----- RECORDS TO USE

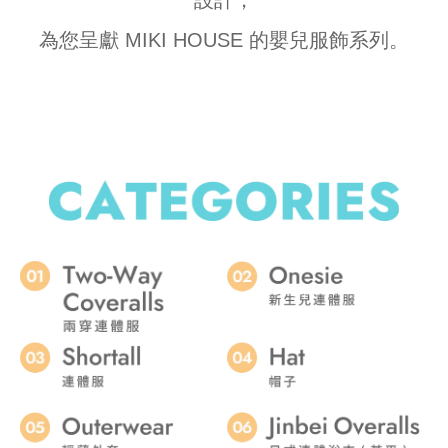
為您呈獻 MIKI HOUSE 的嬰兒服飾系列。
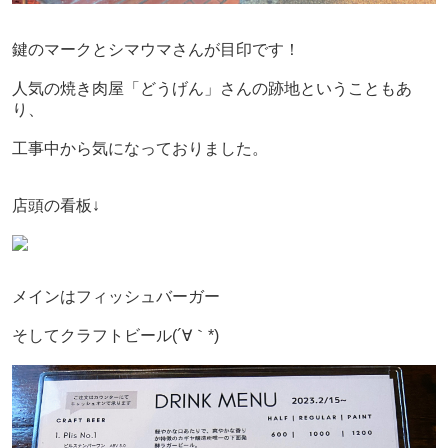
鍵のマークとシマウマさんが目印です！
人気の焼き肉屋「どうげん」さんの跡地ということもあ
り、
工事中から気になっておりました。
店頭の看板↓
メインはフィッシュバーガー
そしてクラフトビール
(´∀｀*)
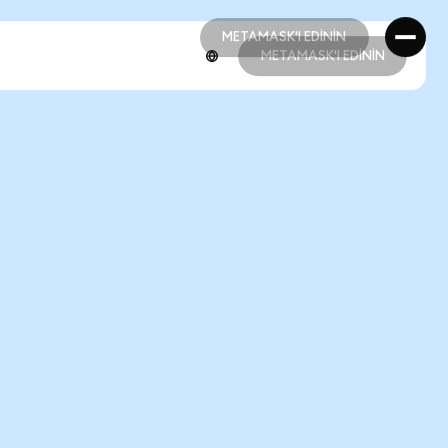
METAMASK'I EDİNİN
METAMASK'I EDİNİN
METAMASK'I EDİNİN
METAMASK'I EDİNİN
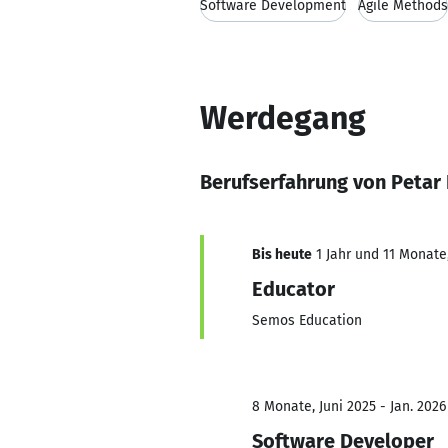
Software Development
Agile Methods
Werdegang
Berufserfahrung von Petar
Bis heute
1 Jahr und 11 Monate,
Educator
Semos Education
8 Monate, Juni 2025 - Jan. 2026
Software Developer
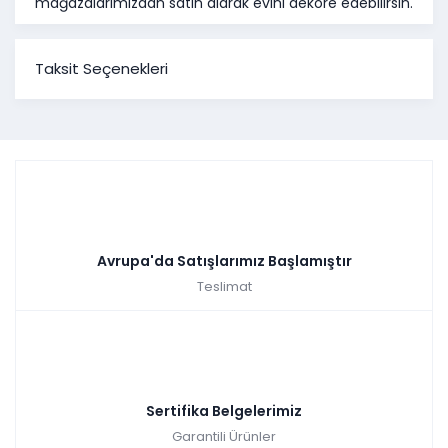
mağazalarımızdan satın alarak evini dekore edebilirsin.
Taksit Seçenekleri
Avrupa'da Satışlarımız Başlamıştır
Teslimat
Sertifika Belgelerimiz
Garantili Ürünler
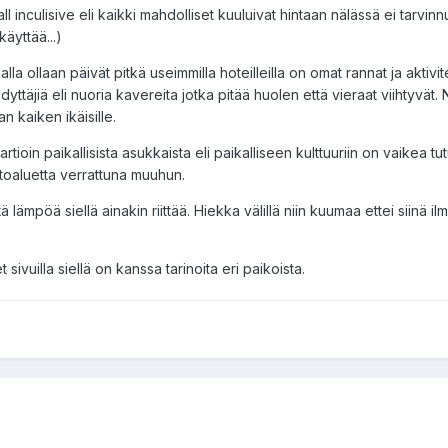
ll inculisive eli kaikki mahdolliset kuuluivat hintaan nälässä ei tarvinnu
käyttää...)
nalla ollaan päivät pitkä useimmilla hoteilleilla on omat rannat ja aktivit
ihdyttäjiä eli nuoria kavereita jotka pitää huolen että vieraat viihtyvät. 
an kaiken ikäisille.
artioin paikallisista asukkaista eli paikalliseen kulttuuriin on vaikea tu
stoaluetta verrattuna muuhun.
tä lämpöä siellä ainakin riittää. Hiekka välillä niin kuumaa ettei siinä i
vuilla siellä on kanssa tarinoita eri paikoista.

----------

ABOUT THIS TASK = Give every line above again exactly, omitting whatever pictures appear.

TASK ANSWER =
為您呈獻 MIKI HOUSE 的嬰兒服飾系列。
鍵のマークとシマウマさんが目印です！
人気の焼き肉屋「どうげん」さんの跡地ということもあ
り、
工事中から気になっておりました。
店頭の看板↓
メインはフィッシュバーガー
そしてクラフトビール
(´∀｀*)
METAMASK'I EDİNİN
METAMASK'I EDİNİN
METAMASK'I EDİNİN
METAMASK'I EDİNİN
Software Development
Agile Methods
Werdegang
Berufserfahrung von Petar
Bis heute
1 Jahr und 11 Monate,
Educator
Semos Education
8 Monate, Juni 2025 - Jan. 2026
Software Developer
mağazalarımızdan satın alarak evini dekore edebilirsin.
Taksit Seçenekleri
Avrupa'da Satışlarımız Başlamıştır
Teslimat
Sertifika Belgelerimiz
Garantili Ürünler
ll inculisive eli kaikki mahdolliset kuuluivat hintaan nälässä ei tarvinnu
käyttää...)
nalla ollaan päivät pitkä useimmilla hoteilleilla on omat rannat ja aktivit
ihdyttäjiä eli nuoria kavereita jotka pitää huolen että vieraat viihtyvät. 
an kaiken ikäisille.
artioin paikallisista asukkaista eli paikalliseen kulttuuriin on vaikea tu
stoaluetta verrattuna muuhun.
tä lämpöä siellä ainakin riittää. Hiekka välillä niin kuumaa ettei siinä i
vuilla siellä on kanssa tarinoita eri paikoista.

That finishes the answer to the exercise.